- **Source data**:
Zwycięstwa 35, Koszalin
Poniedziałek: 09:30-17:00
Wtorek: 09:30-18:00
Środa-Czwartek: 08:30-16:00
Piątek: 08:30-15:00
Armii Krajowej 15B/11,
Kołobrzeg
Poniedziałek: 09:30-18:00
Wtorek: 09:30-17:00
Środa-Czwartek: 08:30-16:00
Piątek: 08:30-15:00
---
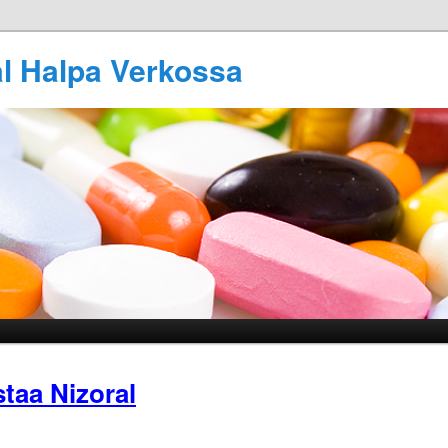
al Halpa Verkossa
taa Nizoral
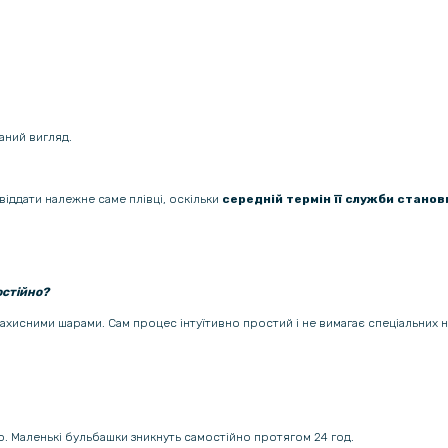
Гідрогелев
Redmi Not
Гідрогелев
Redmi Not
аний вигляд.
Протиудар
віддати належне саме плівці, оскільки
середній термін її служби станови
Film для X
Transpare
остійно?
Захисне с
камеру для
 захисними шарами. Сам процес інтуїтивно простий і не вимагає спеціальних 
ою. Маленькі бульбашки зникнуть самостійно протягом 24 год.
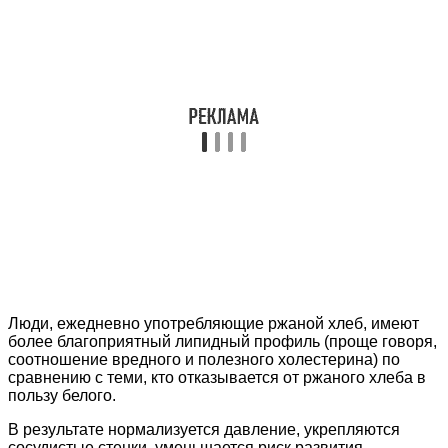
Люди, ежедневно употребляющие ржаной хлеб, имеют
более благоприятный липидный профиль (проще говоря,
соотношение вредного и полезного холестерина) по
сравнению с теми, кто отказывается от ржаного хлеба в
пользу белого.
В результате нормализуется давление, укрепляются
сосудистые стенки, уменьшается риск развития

- **Exercise**: Please reproduce, line for line and unchanged, the part of the material that opens with the line containing "Люди, ежедневно употребляющие" and closes with the line containing "пользу белого.".

- **Task solution**:
Люди, ежедневно употребляющие ржаной хлеб, имеют
более благоприятный липидный профиль (проще говоря,
соотношение вредного и полезного холестерина) по
сравнению с теми, кто отказывается от ржаного хлеба в
пользу белого.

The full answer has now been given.